# Task requirements:
Write out the data below in full, please. Keep every character as given.

# Data shown:

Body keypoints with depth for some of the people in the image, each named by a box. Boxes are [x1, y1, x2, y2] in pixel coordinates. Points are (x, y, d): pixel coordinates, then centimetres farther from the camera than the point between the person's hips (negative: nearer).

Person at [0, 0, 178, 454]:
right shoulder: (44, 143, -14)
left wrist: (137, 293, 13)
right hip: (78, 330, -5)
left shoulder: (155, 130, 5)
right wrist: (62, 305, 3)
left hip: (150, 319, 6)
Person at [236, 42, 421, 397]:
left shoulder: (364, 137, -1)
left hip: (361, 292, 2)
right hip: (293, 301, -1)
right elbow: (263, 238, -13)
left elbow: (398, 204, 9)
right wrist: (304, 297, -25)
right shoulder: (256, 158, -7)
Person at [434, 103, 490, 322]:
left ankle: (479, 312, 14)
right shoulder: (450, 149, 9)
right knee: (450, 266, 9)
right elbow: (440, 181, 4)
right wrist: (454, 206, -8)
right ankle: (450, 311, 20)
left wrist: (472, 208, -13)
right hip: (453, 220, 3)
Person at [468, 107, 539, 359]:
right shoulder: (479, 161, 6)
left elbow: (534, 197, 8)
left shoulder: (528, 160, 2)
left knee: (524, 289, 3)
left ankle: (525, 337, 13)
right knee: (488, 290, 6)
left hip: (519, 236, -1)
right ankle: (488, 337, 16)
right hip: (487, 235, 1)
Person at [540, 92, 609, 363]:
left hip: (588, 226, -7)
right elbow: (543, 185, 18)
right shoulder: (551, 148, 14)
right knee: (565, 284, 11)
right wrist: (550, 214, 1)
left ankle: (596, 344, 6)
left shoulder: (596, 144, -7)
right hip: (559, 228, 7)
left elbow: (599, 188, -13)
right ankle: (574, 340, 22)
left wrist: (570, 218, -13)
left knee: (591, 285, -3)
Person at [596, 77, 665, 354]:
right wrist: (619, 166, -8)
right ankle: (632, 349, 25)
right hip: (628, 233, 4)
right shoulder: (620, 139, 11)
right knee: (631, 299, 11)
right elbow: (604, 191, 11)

# Result of the exercise:
Body keypoints with depth for some of the people in the image, each named by a box. Boxes are [x1, y1, x2, y2] in pixel coordinates. Points are (x, y, d): pixel coordinates, then centimetres farther from the camera than the point between the person's hips (negative: nearer).

Person at [0, 0, 178, 454]:
right shoulder: (44, 143, -14)
left wrist: (137, 293, 13)
right hip: (78, 330, -5)
left shoulder: (155, 130, 5)
right wrist: (62, 305, 3)
left hip: (150, 319, 6)
Person at [236, 42, 421, 397]:
left shoulder: (364, 137, -1)
left hip: (361, 292, 2)
right hip: (293, 301, -1)
right elbow: (263, 238, -13)
left elbow: (398, 204, 9)
right wrist: (304, 297, -25)
right shoulder: (256, 158, -7)
Person at [434, 103, 490, 322]:
left ankle: (479, 312, 14)
right shoulder: (450, 149, 9)
right knee: (450, 266, 9)
right elbow: (440, 181, 4)
right wrist: (454, 206, -8)
right ankle: (450, 311, 20)
left wrist: (472, 208, -13)
right hip: (453, 220, 3)
Person at [468, 107, 539, 359]:
right shoulder: (479, 161, 6)
left elbow: (534, 197, 8)
left shoulder: (528, 160, 2)
left knee: (524, 289, 3)
left ankle: (525, 337, 13)
right knee: (488, 290, 6)
left hip: (519, 236, -1)
right ankle: (488, 337, 16)
right hip: (487, 235, 1)
Person at [540, 92, 609, 363]:
left hip: (588, 226, -7)
right elbow: (543, 185, 18)
right shoulder: (551, 148, 14)
right knee: (565, 284, 11)
right wrist: (550, 214, 1)
left ankle: (596, 344, 6)
left shoulder: (596, 144, -7)
right hip: (559, 228, 7)
left elbow: (599, 188, -13)
right ankle: (574, 340, 22)
left wrist: (570, 218, -13)
left knee: (591, 285, -3)
Person at [596, 77, 665, 354]:
right wrist: (619, 166, -8)
right ankle: (632, 349, 25)
right hip: (628, 233, 4)
right shoulder: (620, 139, 11)
right knee: (631, 299, 11)
right elbow: (604, 191, 11)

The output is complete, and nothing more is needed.